The coefficients $[u^x]$ and $[w^y]$ can be calculated separately due to the (relatively) nice structure of $G(u,w)$. We find

\begin{align*} [u^x]u^n\left(H_{k_1}(u)\right)^n&=[u^x]u^n\left(\frac{1-u^{k_1}}{1-u}\right)^n\\ &=[u^{x-n}]\sum_{j=0}^{n}\binom{n}{j}(-u)^{k_1j}\sum_{l\geq 0}\binom{-n}{l}(-u)^l\\ &=[u^{x-n}]\sum_{j=0}^{n}\binom{n}{j}(-u)^{k_1j}\sum_{l\geq 0}\binom{n+l-1}{l}u^l\\ &=\sum_{l\geq 0}\binom{n+l-1}{l}[u^{x-n-l}]\sum_{j=0}^{n}\binom{n}{j}(-u)^{k_1j}\\ &=\sum_{j=0}^{n}(-1)^{k_1j}\binom{n}{j}\binom{n+(x-n-k_1j)-1}{x-n-k_1j}\\ &=\sum_{j=0}^{n}(-1)^{k_1j}\binom{n}{j}\binom{x-k_1j-1}{n-1} \end{align*}

Similar calculations can be used to find the other parts of (5).


Simplification: If we consider the simplified problem of counting the number of runs of length at most $k$ in a binary alphabet, we can use a univariate generating function based upon (3) and (4).
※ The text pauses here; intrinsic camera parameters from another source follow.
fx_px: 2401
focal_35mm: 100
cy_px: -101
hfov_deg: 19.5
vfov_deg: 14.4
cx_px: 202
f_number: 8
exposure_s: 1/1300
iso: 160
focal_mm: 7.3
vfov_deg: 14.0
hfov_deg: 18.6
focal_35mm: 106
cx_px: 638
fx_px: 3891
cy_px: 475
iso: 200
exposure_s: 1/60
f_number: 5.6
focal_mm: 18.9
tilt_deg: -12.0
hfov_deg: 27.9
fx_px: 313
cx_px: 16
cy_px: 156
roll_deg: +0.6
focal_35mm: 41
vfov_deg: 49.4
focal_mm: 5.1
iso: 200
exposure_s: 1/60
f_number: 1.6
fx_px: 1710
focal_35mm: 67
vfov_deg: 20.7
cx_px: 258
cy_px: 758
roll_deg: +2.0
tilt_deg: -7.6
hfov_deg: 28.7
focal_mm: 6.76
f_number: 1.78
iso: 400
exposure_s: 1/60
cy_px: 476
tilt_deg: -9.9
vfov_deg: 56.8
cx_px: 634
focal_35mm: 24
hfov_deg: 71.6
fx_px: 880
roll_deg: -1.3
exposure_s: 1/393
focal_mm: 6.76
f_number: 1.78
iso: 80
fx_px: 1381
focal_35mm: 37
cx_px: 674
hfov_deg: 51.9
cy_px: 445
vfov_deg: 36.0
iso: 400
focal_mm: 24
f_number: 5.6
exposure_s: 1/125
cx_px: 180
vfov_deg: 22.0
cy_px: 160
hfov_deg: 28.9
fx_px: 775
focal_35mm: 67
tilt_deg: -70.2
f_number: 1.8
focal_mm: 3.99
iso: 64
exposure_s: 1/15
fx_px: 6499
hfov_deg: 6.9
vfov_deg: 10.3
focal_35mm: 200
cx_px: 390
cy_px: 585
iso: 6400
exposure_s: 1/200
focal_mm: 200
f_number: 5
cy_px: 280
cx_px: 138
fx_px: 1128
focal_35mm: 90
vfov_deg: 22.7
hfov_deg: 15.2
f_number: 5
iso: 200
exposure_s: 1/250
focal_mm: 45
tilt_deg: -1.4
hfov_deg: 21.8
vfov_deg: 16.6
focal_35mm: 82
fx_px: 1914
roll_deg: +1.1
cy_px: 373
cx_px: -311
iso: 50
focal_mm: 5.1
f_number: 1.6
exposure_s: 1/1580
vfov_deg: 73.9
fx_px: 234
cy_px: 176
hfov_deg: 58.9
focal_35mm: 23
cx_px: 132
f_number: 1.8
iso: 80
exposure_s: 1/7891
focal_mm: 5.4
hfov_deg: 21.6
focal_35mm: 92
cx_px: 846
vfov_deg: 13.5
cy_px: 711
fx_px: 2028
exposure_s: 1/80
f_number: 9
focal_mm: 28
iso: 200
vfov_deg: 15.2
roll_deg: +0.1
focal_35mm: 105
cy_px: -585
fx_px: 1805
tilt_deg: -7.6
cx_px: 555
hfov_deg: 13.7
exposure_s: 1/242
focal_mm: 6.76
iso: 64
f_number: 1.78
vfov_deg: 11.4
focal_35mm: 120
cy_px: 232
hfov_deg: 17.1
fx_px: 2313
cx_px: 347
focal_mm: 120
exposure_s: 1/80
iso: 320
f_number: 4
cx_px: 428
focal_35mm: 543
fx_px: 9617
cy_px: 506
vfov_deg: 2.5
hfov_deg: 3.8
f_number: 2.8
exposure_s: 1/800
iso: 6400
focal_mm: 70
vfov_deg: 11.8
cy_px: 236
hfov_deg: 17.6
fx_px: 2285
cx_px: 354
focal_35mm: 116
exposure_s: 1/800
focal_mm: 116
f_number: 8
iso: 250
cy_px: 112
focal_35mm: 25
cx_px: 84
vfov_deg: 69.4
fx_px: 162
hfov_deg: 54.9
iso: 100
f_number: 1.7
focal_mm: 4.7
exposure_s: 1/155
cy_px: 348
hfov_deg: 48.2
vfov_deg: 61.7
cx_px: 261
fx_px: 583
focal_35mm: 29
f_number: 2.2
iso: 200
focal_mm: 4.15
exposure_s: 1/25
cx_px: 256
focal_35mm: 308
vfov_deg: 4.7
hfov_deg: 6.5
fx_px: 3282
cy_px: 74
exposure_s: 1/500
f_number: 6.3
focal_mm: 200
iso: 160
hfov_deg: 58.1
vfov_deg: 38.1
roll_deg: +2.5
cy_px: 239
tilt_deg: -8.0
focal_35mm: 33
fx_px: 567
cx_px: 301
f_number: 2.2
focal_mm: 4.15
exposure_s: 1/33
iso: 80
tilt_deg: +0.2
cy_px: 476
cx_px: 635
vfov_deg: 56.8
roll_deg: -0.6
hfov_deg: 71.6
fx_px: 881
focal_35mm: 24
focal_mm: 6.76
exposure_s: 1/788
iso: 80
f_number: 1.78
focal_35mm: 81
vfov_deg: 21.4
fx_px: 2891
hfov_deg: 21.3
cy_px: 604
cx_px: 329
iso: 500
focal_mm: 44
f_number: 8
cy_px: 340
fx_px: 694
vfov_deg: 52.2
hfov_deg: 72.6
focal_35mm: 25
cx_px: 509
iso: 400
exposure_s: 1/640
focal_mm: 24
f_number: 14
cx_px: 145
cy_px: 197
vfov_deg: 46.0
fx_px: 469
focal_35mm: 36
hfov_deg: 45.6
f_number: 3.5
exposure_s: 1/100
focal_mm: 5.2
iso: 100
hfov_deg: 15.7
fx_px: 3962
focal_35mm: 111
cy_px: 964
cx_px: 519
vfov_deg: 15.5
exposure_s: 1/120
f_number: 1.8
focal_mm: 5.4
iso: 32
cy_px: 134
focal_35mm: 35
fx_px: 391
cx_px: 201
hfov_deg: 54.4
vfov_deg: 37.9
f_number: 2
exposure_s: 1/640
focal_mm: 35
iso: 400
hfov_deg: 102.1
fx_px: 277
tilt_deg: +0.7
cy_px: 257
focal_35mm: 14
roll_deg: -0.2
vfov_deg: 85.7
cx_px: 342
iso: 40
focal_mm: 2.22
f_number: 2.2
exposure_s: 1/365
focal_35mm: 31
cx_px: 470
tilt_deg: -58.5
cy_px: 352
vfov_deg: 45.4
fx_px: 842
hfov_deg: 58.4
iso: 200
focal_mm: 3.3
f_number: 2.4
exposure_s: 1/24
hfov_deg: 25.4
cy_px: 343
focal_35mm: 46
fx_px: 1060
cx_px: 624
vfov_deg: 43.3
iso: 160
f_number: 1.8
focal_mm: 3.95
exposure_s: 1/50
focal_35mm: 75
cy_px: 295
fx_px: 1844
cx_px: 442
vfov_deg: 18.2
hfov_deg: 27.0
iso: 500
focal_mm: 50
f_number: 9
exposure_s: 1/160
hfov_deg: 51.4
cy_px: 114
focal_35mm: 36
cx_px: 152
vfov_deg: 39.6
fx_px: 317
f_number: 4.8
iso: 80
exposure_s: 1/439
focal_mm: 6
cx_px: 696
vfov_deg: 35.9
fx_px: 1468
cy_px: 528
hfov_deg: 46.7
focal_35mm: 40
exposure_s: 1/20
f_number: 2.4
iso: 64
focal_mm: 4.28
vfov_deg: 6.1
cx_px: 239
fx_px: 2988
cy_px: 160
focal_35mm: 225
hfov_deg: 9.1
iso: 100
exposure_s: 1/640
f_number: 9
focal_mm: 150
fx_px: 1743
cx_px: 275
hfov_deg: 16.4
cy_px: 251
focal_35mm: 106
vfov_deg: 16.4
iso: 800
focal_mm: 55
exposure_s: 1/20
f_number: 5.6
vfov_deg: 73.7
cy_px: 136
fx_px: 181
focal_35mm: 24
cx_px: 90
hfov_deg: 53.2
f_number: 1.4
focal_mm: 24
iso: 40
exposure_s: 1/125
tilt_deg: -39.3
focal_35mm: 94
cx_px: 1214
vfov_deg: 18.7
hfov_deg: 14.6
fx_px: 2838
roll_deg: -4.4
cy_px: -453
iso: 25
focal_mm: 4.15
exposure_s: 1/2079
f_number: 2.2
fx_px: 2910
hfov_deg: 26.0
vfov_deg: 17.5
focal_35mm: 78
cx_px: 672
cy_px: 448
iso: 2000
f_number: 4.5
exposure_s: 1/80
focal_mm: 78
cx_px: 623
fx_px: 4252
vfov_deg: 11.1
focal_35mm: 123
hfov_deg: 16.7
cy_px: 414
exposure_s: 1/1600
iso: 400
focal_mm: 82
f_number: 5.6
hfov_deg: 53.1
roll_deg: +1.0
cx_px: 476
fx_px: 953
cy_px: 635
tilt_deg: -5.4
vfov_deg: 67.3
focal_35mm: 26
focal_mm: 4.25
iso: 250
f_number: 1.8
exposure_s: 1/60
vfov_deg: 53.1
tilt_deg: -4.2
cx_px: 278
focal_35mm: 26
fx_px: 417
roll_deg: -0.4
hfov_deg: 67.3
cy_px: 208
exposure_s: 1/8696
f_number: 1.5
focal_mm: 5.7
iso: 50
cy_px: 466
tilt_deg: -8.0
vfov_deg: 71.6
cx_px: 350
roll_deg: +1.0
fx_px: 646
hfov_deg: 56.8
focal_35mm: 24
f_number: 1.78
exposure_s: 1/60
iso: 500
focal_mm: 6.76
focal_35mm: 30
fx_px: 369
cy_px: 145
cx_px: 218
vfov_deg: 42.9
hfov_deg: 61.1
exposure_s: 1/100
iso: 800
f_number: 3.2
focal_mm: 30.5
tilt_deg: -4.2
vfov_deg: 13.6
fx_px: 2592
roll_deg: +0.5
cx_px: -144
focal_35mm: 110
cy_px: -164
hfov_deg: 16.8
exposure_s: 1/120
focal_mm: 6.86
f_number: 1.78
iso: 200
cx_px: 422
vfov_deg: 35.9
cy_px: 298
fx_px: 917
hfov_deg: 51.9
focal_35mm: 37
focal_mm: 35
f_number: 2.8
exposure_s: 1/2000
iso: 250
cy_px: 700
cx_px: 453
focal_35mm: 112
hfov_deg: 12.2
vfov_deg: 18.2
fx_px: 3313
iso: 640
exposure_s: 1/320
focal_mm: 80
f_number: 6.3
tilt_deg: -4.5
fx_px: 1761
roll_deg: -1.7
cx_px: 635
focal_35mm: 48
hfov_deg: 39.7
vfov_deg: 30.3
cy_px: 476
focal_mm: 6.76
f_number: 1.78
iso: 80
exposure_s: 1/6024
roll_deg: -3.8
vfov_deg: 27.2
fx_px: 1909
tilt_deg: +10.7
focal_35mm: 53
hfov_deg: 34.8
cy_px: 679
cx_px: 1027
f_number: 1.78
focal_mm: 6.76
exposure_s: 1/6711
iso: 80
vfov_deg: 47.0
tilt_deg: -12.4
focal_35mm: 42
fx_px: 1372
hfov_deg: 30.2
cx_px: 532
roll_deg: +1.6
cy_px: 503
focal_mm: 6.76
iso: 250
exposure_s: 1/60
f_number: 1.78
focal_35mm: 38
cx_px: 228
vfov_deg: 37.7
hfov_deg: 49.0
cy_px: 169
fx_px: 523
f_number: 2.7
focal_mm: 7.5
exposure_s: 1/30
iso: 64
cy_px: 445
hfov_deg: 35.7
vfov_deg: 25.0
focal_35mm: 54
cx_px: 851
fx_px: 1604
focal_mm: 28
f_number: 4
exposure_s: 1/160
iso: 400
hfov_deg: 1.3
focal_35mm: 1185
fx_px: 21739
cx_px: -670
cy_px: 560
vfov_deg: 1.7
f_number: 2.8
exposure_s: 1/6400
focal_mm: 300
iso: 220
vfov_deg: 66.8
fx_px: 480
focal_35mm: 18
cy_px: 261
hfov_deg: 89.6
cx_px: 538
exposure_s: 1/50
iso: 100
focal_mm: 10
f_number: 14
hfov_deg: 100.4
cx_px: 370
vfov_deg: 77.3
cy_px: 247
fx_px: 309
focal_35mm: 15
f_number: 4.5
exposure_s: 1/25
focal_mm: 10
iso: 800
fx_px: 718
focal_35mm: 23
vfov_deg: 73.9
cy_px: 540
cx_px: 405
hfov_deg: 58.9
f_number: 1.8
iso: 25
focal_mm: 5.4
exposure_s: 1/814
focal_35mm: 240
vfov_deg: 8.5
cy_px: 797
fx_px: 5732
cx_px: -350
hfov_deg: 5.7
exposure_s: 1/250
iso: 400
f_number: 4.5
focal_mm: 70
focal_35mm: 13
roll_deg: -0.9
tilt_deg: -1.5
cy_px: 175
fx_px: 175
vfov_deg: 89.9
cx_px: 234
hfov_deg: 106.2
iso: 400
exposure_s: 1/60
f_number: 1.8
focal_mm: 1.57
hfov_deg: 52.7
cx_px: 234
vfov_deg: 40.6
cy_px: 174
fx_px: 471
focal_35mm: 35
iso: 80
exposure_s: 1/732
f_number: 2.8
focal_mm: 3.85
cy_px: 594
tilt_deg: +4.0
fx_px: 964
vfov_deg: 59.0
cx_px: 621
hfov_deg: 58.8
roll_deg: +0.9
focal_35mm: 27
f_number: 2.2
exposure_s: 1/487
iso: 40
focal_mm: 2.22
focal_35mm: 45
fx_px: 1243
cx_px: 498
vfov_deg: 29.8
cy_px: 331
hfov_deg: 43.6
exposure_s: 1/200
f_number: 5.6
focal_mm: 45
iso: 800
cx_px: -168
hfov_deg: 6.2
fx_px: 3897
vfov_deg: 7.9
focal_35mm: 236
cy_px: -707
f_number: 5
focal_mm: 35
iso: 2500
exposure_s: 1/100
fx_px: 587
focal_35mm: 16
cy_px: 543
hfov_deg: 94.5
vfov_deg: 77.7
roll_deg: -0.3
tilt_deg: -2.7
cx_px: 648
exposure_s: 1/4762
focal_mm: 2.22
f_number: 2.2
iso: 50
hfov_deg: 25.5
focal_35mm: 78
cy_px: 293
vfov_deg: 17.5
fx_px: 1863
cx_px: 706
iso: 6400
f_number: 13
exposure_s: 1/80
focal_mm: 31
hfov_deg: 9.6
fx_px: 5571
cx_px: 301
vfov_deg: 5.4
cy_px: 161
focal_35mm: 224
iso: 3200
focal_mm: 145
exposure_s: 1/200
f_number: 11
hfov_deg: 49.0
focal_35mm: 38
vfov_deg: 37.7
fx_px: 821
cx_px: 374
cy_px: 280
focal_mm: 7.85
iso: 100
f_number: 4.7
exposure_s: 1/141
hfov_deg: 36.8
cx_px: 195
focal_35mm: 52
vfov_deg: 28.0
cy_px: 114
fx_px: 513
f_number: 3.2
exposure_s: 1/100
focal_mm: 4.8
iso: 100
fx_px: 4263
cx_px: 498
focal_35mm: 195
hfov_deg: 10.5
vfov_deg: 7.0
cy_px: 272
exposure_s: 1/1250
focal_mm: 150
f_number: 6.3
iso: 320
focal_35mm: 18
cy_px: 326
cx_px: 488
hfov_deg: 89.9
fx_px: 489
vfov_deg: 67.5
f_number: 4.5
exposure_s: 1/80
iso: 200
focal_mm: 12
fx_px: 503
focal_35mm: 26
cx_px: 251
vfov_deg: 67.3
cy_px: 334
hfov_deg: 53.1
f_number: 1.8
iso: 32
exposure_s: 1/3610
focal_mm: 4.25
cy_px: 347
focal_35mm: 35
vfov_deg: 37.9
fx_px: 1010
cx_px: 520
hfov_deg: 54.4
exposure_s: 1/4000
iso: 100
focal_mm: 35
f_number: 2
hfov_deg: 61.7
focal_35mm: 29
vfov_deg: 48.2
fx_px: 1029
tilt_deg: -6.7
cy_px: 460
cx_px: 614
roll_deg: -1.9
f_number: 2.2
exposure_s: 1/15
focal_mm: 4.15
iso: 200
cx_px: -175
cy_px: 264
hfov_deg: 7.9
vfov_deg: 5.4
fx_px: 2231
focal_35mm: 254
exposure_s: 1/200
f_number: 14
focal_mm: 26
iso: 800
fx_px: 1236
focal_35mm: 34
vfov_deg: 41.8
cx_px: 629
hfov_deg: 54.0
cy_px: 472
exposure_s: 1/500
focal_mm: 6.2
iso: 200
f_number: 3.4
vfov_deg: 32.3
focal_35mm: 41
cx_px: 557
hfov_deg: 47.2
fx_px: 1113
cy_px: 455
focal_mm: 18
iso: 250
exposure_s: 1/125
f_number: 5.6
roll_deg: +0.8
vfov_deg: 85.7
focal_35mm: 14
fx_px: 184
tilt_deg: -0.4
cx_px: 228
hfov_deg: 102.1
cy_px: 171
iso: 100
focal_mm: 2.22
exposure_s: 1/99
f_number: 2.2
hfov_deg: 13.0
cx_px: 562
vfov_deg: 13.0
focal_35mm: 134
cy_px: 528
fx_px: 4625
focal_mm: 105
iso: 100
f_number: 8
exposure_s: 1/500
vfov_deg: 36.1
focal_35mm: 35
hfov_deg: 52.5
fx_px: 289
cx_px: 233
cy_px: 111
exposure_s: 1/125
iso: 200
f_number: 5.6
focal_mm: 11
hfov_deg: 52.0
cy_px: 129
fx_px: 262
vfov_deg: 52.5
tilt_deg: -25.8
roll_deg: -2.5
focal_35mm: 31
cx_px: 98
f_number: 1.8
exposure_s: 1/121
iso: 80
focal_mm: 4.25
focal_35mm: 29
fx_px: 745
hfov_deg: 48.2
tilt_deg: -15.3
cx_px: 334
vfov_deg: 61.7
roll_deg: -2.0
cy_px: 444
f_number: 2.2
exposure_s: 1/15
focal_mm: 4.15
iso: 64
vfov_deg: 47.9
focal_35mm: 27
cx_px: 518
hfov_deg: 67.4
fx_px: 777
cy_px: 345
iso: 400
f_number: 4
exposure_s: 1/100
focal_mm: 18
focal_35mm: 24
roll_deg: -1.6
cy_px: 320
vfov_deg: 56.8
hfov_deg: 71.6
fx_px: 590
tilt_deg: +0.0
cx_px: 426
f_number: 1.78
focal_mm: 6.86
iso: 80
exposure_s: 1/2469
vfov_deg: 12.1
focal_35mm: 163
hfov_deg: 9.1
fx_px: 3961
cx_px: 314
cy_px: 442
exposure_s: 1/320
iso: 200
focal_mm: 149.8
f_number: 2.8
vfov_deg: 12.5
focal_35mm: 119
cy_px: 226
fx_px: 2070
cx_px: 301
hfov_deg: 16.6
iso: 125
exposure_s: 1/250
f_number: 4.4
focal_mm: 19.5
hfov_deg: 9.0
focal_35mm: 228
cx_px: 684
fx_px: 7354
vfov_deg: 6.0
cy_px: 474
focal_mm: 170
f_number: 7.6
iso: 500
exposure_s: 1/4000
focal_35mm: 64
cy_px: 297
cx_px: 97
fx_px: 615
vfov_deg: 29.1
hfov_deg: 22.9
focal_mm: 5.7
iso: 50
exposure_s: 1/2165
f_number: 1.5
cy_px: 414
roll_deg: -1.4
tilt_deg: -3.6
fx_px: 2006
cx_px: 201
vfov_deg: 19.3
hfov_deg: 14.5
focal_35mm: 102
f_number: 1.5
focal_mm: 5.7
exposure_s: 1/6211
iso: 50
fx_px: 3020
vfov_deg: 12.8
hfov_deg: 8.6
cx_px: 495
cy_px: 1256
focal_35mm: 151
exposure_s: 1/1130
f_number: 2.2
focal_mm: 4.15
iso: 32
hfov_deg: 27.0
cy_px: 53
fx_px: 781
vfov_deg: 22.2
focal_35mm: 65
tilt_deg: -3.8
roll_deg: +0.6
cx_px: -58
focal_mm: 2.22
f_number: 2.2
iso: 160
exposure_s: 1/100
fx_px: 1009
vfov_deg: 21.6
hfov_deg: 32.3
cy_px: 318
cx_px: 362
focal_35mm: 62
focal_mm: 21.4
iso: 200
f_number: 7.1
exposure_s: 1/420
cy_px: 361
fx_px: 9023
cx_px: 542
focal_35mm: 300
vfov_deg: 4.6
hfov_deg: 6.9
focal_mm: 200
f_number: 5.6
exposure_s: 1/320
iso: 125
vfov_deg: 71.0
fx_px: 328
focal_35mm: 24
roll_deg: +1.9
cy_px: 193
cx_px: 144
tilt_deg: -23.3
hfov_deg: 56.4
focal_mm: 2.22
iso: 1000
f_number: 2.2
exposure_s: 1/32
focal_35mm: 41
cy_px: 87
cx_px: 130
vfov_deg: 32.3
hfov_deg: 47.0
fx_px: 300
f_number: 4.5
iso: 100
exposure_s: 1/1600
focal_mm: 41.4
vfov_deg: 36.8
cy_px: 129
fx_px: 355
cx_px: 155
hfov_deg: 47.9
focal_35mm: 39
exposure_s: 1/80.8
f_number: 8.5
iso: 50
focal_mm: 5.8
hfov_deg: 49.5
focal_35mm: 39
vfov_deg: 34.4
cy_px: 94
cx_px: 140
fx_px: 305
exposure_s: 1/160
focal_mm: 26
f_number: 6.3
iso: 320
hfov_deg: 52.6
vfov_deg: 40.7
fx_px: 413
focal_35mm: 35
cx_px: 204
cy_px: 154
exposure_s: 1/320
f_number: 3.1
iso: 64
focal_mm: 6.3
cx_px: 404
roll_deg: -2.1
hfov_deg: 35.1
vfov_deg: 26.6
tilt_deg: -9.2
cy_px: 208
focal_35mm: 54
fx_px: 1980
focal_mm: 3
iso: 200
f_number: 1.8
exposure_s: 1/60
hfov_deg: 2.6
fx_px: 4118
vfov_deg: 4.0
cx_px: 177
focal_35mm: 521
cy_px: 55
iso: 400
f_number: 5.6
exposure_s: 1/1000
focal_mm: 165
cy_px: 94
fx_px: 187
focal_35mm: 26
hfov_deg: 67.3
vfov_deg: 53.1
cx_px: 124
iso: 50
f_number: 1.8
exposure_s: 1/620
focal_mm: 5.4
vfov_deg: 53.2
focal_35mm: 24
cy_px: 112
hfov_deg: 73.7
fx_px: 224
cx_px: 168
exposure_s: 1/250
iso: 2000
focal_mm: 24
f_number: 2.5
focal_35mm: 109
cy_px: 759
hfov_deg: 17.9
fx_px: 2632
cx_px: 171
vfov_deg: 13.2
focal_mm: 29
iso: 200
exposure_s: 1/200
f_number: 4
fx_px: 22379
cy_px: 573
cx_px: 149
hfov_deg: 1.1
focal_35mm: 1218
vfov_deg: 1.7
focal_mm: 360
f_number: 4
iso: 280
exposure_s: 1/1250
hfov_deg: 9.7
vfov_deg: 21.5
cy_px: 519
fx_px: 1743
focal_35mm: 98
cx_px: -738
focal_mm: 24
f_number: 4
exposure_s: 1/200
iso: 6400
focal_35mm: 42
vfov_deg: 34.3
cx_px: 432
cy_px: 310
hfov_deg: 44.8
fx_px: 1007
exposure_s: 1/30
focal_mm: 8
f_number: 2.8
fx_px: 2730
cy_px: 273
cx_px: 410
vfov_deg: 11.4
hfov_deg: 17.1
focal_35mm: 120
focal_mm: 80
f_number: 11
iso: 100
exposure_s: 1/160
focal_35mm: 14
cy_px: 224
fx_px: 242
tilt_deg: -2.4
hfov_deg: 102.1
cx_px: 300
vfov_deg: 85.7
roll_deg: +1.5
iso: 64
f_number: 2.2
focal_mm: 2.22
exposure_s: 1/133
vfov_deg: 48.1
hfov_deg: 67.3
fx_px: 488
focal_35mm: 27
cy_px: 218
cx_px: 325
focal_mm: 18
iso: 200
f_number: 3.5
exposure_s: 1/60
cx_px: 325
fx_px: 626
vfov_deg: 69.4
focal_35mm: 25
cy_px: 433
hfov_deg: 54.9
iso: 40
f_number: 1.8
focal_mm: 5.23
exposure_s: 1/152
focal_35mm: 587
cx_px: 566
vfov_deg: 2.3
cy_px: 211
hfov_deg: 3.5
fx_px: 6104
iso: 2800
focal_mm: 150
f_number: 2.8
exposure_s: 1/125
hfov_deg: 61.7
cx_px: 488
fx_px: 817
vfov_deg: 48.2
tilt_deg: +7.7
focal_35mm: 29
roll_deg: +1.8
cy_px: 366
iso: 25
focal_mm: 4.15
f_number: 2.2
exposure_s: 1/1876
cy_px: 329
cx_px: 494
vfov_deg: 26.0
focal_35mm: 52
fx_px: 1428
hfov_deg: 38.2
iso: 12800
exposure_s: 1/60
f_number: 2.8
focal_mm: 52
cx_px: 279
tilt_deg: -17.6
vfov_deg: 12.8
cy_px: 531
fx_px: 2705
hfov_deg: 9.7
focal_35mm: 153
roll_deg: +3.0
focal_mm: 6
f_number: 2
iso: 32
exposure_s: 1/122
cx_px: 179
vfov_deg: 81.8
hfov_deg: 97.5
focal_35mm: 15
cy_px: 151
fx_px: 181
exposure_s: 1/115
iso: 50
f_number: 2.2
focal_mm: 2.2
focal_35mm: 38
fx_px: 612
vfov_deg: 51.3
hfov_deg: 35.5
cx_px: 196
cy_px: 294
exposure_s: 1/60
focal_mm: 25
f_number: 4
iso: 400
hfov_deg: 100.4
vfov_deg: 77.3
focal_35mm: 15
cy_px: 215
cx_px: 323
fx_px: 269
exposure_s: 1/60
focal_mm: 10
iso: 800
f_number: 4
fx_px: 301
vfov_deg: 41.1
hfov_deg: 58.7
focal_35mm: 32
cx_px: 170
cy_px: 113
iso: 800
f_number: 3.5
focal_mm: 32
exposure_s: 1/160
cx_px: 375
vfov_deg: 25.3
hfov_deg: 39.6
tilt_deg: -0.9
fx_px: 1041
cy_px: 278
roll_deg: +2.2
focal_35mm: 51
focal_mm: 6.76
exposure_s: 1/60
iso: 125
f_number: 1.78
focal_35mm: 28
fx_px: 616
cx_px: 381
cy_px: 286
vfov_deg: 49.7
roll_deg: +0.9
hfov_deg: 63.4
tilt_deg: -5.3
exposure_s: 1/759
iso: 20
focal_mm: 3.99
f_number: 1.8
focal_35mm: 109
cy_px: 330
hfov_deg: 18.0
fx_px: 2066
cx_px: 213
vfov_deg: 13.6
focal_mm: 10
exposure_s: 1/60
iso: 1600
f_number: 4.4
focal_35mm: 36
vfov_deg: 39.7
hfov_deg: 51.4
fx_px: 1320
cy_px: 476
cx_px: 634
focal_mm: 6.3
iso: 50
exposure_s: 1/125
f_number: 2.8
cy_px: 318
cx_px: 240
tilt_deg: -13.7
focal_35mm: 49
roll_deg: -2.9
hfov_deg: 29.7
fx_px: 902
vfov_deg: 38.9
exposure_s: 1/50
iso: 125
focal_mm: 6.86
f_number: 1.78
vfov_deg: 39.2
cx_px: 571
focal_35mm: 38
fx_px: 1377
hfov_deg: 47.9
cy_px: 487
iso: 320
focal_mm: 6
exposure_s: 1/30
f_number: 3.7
  • The symbolic equation (3) simplifies to

\begin{align*} \text{SEQ}^{\leq k}(1)\text{SEQ}\left(0\text{SEQ}^{\leq k-1}(0)1\text{SEQ}^{\leq k-1}(1)\right)\text{SEQ}^{\leq k}(0) \end{align*}

  • and instead of $G(u,w)$ in (4) we can write:

\begin{align*} \widetilde{G}(u)&=\frac{\left(\frac{1-u^{k+1}}{1-u}\right)^2}{1-\left(u\frac{1-u^{k}}{1-u}\right)^2}\\ &=\frac{1-u^{k+1}}{1-2u+u^{k+1}}\\ \end{align*}

Reference: The generating function $\widetilde{G}(u)$ is Example 1.10 in Analytic Combinatorics the classic from P. Flajolet and R. Sedgewick. The symbolic method is described there in section I.1 and I.2.